Let's consider the position of each ship as a function of time. Let the position of ship A at time t be (xA(t), yA(t)) and the position of ship B be (xB(t), yB(t)).
Given:
At noon, ship A is 20 nautical miles due west of ship B.
This means that at t = 0, xA(0) = xB(0) + 20.
Ship A is sailing west at 22 knots, which means its x-coordinate is changing at a rate of -22 knots.
So, the velocity of ship A is dxA/dt = -22.
Ship B is sailing north at 18 knots, which means its y-coordinate is changing at a rate of 18 knots.
So, the velocity of ship B is dyB/dt = 18.
We want to find the rate at which the distance between the ships is changing at 4 PM, which is the derivative of the distance with respect to time: d(distance)/dt.
The distance between the ships at any time t can be calculated using the distance formula:
distance = sqrt((xA - xB)^2 + (yA - yB)^2)
To differentiate this distance function, we need to apply the chain rule.
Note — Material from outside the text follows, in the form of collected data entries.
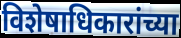
विशेषाधिकारांच्या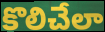
కొలిచేలాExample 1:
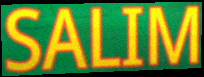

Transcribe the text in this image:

SALIM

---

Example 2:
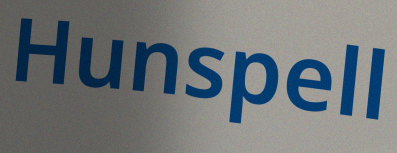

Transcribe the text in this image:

Hunspell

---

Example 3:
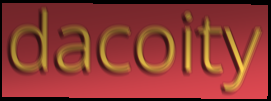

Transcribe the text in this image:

dacoity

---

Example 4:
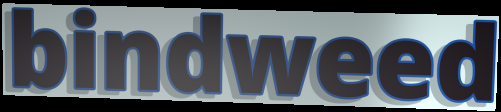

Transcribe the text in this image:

bindweed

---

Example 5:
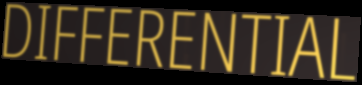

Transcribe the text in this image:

DIFFERENTIAL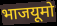
भाजयूमोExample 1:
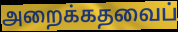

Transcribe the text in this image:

அறைக்கதவைப்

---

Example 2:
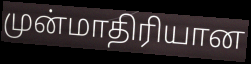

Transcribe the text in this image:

முன்மாதிரியான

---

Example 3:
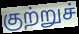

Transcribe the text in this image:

குற்றுச்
The derivative is:
d(distance)/dt = (d(distance)/dxA) * (dxA/dt) + (d(distance)/dxB) * (dxB/dt) + (d(distance)/dyA) * (dyA/dt) + (d(distance)/dyB) * (dyB/dt)
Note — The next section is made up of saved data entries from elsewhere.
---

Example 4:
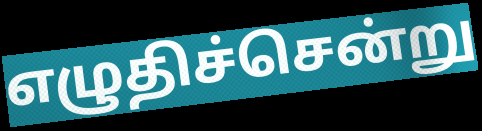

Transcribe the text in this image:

எழுதிச்சென்று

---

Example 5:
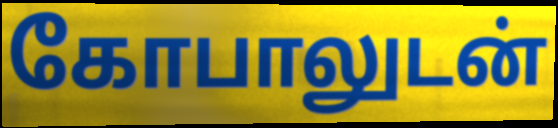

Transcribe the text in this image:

கோபாலுடன்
Let's calculate each partial derivative:
(d(distance)/dxA) = (xA - xB) / distance // Partial derivative with respect to xA
(d(distance)/dxB) = -(xA - xB) / distance // Partial derivative with respect to xB
(d(distance)/dyA) = (yA - yB) / distance // Partial derivative with respect to yA
(d(distance)/dyB) = -(yA - yB) / distance // Partial derivative with respect to yB
Now, let's plug in the given values:
At 4 PM, t = 4.
Velocity of ship A, dxA/dt = -22 knots.
Velocity of ship B, dyB/dt = 18 knots.
We also need to find the values of xA and yB at 4 PM.
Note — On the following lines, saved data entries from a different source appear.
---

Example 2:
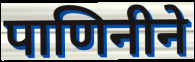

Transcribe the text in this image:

पाणिनीने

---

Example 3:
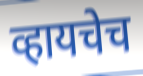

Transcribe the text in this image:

व्हायचेच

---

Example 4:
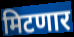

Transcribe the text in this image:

मिटणार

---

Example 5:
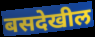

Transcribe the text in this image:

बसदेखीलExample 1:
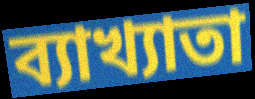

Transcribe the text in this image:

ব্যাখ্যাতা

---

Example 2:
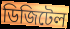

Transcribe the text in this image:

ডিজিটেল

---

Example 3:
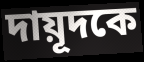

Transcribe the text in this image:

দায়ূদকে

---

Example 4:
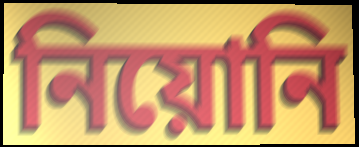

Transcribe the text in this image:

নিয়োনি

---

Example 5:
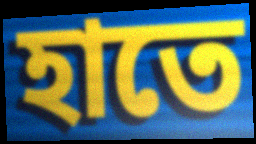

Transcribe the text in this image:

হাতেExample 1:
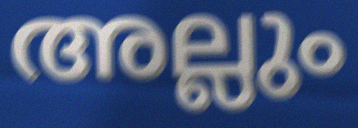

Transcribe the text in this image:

അല്ലും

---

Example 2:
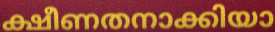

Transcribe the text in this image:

ക്ഷീണതനാക്കിയാ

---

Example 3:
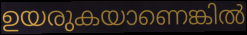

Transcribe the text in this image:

ഉയരുകയാണെങ്കിൽ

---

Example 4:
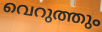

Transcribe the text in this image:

വെറുത്തും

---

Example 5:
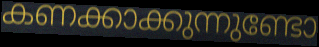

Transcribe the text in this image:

കണക്കാക്കുന്നുണ്ടോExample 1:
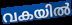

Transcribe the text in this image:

വകയിൽ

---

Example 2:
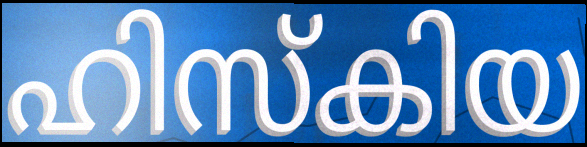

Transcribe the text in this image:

ഹിസ്കിയ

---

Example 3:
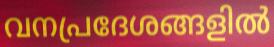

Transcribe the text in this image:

വനപ്രദേശങ്ങളിൽ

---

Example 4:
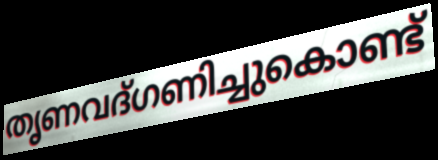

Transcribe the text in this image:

തൃണവദ്ഗണിച്ചുകൊണ്ട്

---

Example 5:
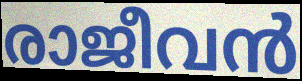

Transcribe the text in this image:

Since ship A is 20 nautical miles due west of ship B at noon, it will have moved 20 nautical miles westward by 4 PM.
So, xA(4) = xB(4) + 20.
Finally, we can substitute all these values into the derivative equation to calculate d(distance)/dt at 4 PM.
I hope this explanation helps you understand how to approach the problem and how to find the solution step by step.